‘Japanese Gothic’ Bloody and Tender

The cover of Japanese Gothic, featuring a Japanese-style watercolor of a house surrounded by foliage, all in dripping black and red.

I once saw a video essay about the weirdly intimate connection we have with people who used to live in the same places we do: the way the sun shines through the window in the morning, the way the air smells when we turn on the heat, the precise swirls in the ceiling plaster. It’s a little bit of a haunting, in a way, or a portal through time. Kylie Lee Baker takes both concepts literally in her latest novel, Japanese Gothic.

Lee isn’t the first college kid to drop out and move back in with his dad, but not every mid-semester dropout makes that move to Japan—or to outrun the authorities who will surely be asking questions once they find his murdered roommate’s body. At least Lee’s dad and his new Japanese girlfriend don’t mind Lee moving coming to stay. Even if Lee could ignore his mounting paranoia in this temporary sanctuary, he can’t forget the mysterious and violent end that came to his mother. To make matters worse, he’s pretty sure he’s seeing the ghost of a teenage girl in his bedroom closet.

Meanwhile, Sen is trying hard to follow in her father’s footsteps, even though being a samurai has been outlawed after a failed samurai rebellion. Becoming the warrior her father needs her to be is more important than ever; the family might be safe, if starving, in this house hidden by the forest, but the emperor’s troops are hunting down the rebels, including her father. She’s certainly got enough on her mind without discovering the spirit of a young man in her bedroom—a spirit who claims he’s from the future. As Lee and Sen’s pasts, presents, and futures collide through their shared living space, they warily test how real the other is, and how this clash between timelines could help them solve their respective problems.

The cover of Japanese Gothic, featuring a Japanese-style watercolor of a house surrounded by foliage, all in dripping black and red.

As with Bat Eater and Other Names for Cora Zeng, Baker’s previous (and excellent) book, the prose in Japanese Gothic is tight and tense. James remembers murdering his roommate multiple times, though the account differs each time.

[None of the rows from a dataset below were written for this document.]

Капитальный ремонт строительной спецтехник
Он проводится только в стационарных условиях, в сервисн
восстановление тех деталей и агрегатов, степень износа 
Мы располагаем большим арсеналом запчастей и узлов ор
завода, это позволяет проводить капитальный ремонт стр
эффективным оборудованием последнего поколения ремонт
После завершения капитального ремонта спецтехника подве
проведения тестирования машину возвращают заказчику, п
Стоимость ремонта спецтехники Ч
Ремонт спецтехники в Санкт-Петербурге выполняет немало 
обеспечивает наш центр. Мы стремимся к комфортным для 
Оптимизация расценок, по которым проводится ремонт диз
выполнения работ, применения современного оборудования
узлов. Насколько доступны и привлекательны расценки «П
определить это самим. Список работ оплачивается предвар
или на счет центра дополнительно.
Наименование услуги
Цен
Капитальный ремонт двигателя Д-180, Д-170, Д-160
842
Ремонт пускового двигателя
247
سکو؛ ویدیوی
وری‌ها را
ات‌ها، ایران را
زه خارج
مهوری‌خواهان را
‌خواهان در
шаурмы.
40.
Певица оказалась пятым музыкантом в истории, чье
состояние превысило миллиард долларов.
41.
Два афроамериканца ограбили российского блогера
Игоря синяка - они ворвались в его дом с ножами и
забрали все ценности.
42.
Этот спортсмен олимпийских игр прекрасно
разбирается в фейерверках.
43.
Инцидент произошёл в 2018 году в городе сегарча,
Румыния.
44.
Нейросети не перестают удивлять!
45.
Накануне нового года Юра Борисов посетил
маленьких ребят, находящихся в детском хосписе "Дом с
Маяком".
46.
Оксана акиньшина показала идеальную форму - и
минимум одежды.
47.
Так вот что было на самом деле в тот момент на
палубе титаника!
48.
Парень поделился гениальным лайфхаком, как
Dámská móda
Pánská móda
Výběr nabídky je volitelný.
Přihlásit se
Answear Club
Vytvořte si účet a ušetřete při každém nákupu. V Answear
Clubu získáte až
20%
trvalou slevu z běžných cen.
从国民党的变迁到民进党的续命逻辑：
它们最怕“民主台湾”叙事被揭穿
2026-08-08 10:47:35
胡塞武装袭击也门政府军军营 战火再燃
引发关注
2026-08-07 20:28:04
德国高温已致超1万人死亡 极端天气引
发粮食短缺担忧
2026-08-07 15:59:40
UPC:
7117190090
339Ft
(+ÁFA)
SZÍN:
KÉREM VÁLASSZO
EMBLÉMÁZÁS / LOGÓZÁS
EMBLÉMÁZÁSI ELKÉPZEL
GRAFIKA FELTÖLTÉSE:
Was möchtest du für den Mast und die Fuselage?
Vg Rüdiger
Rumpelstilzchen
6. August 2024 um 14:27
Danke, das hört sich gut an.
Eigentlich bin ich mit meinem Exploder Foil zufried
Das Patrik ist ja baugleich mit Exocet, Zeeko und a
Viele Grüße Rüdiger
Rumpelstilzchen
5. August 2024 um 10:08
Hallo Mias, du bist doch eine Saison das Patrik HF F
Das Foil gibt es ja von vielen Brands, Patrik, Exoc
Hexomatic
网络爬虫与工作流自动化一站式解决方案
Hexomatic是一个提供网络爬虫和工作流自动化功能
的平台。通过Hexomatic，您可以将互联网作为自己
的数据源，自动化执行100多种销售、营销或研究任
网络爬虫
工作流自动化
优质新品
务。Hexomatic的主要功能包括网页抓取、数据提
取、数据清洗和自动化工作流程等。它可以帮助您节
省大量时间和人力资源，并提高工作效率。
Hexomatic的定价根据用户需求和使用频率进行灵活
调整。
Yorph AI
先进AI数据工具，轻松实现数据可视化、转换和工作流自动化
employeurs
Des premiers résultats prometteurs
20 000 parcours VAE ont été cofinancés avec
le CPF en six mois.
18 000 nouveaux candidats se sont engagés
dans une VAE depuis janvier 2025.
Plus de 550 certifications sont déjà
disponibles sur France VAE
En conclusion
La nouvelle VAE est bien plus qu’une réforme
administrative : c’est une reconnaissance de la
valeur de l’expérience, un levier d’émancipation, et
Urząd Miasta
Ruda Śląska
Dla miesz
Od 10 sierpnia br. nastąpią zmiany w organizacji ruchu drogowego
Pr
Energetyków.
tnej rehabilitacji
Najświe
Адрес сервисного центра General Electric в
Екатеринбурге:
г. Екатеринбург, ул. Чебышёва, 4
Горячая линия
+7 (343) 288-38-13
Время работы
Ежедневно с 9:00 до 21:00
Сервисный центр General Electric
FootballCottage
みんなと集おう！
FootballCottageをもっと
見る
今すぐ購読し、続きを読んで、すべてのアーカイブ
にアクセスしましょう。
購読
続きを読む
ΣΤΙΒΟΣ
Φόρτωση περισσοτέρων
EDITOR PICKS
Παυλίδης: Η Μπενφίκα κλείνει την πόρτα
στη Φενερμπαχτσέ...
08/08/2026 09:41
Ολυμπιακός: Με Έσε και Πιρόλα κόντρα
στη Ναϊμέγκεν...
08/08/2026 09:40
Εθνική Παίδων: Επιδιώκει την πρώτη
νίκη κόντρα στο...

He’s an unreliable narrator, especially to himself. He’s more confident in the details of his mother’s disappearance and murder, though his understanding of that event, too, eventually betrays him. Sen’s got a better handle on reality, though reality at the hands of her father and her indoctrinated zealousness is bleak enough to make you wish, for her sake, that she could borrow some of Lee’s hallucinations. But Baker’s pacing is quick enough, and the story compelling enough to keep the violence and characters’ hopelessness from bleeding too heavily into the reader. It can be painful to read, sure, but there’s something perversely satisfying to it, too, like pushing on a yellowing bruise.

Sen is a far easier character to root for than James, though his situation is, though equally bleak, at least a more or less a mess of his own making. Whatever authorities may or may not be after him will come because of the blood on his hands. Between the daily threat of Sen’s father’s anger and the looming promise of annihilation from the emperor’s forces, it’s clear that no amount of swordplay can save her or her family. Nevertheless, she keeps training, keeps sharpening her wits and her blade. The futility is as heartbreaking as it is inspiring, really capturing that youthful misunderstanding of the world that assumes just a little more effort can make anything bend to your favor.

But when her bedroom can be a portal into the future, can anyone blame her for thinking her own future may not be set in stone? And when the truth of inevitability does settle in, it doesn’t keep her from trying to fine-tune the details of her destiny. I did not open up Japanese Gothic expecting life lessons from a doomed samurai-in-training or a probable murderer with mommy issues, but life is full of surprises. Come for the blood, but stay for the healing tenderness around the wound.